Assignment:
Scan the lines below for the string "between" and copy every one that has it.

Input data:
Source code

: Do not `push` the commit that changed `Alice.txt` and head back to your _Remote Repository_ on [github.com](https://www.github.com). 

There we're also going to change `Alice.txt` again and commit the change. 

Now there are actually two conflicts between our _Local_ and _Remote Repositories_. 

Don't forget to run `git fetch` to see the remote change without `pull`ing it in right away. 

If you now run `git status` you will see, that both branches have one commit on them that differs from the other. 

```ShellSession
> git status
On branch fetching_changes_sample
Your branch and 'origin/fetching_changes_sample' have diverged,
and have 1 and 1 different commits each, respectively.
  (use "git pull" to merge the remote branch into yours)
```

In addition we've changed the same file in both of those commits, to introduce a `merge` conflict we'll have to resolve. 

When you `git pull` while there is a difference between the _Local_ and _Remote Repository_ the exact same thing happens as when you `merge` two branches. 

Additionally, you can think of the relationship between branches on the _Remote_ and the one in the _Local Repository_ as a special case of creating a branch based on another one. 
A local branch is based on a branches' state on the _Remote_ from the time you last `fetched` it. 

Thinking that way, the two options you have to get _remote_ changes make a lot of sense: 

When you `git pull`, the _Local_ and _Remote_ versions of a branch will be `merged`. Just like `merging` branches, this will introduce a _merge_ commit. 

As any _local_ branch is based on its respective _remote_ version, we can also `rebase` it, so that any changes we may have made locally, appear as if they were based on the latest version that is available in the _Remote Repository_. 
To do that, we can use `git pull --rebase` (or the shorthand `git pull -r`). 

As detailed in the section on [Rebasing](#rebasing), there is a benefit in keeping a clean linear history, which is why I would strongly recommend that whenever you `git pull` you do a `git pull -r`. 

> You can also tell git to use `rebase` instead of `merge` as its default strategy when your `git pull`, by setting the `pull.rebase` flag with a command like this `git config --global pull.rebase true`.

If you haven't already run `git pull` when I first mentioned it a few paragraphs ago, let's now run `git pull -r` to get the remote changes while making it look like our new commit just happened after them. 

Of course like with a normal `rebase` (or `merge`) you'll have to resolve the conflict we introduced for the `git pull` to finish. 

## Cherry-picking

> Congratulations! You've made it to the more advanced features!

Final answer:
Now there are actually two conflicts between our _Local_ and _Remote Repositories_. 
When you `git pull` while there is a difference between the _Local_ and _Remote Repository_ the exact same thing happens as when you `merge` two branches. 
Additionally, you can think of the relationship between branches on the _Remote_ and the one in the _Local Repository_ as a special case of creating a branch based on another one. 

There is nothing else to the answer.